Geography and History – research into the history of fairgrounds including Tivoli Gardens in Copenhagen, and the rise of theme parks around the world.

English – descriptive work on fairground rides and the vocabulary of excitement, danger and thrills. 

Diary of the project, explaining the roles of each member of the group. Recorded discussions and outcomes. List of the process of making as a flow diagram in command language.

Design work, presentation of the preliminary design thinking to others. Questioning each other to promote understanding. Presentation of final design, pictures, video, speech.

Cuboid Diagram

Math – practical measuring and cutting of all the components. Fitting gears and parts in place to make them the right size for the model. Calculate the speed, ratios of the sizes of gears. Use of scale.

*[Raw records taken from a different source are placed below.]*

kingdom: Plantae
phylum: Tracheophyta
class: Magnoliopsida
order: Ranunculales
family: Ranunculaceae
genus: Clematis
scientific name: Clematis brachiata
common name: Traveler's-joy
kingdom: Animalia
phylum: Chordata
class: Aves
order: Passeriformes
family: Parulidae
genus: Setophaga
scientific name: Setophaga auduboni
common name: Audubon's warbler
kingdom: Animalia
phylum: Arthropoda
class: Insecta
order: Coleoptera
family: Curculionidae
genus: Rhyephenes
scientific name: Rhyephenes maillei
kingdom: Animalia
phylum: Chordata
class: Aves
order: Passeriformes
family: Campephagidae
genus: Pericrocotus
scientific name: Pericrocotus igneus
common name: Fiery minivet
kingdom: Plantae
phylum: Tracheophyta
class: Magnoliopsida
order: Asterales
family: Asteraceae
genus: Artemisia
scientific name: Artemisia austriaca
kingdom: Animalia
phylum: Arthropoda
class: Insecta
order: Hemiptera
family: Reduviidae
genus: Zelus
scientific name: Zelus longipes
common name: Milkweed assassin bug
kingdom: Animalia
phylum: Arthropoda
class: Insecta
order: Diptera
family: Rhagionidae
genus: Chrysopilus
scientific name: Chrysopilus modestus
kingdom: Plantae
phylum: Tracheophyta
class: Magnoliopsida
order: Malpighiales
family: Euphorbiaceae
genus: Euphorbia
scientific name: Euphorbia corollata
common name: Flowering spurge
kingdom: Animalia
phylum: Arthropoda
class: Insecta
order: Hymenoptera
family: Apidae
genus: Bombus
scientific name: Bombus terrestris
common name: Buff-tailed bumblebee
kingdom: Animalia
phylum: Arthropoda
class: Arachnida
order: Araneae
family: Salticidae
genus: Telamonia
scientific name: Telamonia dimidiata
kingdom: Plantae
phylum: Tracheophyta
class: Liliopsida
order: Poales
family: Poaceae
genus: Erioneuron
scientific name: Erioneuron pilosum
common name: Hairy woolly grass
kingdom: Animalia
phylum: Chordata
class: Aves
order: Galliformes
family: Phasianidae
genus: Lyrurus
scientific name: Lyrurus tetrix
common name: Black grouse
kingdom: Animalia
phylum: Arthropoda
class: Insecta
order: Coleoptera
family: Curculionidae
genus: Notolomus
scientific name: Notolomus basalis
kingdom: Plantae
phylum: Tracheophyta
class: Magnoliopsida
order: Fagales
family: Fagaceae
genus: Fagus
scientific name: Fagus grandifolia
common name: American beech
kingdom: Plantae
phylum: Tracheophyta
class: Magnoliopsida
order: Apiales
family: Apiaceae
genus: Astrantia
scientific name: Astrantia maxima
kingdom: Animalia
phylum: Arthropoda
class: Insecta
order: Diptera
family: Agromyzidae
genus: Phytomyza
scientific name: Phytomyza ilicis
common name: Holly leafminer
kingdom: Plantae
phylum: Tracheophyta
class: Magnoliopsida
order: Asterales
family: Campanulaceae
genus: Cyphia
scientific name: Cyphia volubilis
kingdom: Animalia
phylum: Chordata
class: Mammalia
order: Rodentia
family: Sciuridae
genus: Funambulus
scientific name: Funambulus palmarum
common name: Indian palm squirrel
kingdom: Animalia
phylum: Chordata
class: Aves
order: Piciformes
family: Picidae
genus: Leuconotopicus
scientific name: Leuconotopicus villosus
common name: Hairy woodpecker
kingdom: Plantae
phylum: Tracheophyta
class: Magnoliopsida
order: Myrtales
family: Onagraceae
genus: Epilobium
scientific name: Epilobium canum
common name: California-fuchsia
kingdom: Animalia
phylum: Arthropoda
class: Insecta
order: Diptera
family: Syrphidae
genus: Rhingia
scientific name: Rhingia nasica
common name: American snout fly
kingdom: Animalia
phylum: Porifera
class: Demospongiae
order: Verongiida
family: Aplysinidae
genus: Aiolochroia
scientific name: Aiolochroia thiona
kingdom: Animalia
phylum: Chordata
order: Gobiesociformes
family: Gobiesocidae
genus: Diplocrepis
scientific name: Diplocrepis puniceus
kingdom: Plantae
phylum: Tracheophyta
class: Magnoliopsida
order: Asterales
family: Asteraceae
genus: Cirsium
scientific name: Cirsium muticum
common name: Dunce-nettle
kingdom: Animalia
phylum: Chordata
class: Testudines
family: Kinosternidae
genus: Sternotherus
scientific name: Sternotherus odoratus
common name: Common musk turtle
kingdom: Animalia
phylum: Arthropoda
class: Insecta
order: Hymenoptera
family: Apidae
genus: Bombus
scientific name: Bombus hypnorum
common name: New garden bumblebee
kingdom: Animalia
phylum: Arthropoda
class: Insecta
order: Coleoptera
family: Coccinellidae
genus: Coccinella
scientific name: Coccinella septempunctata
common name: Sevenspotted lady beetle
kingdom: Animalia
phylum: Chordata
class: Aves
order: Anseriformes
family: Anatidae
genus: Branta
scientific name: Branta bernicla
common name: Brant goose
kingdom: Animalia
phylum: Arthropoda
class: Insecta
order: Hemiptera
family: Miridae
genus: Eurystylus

Languages – use of vocabulary, words derived from other languages to describe the fairground. 

Art – images of fairgrounds linked to Victorian fun fairs to modern day theme parks. Link advertising to emotion and excitement. 

Drawings of the fairground ride itself, putting it in context with surroundings and relating the design to the imagery.

How might the fairground be celebrated in other countries? What imagery would they use?

Digital photography, videos of the final model with colours, name and backdrop.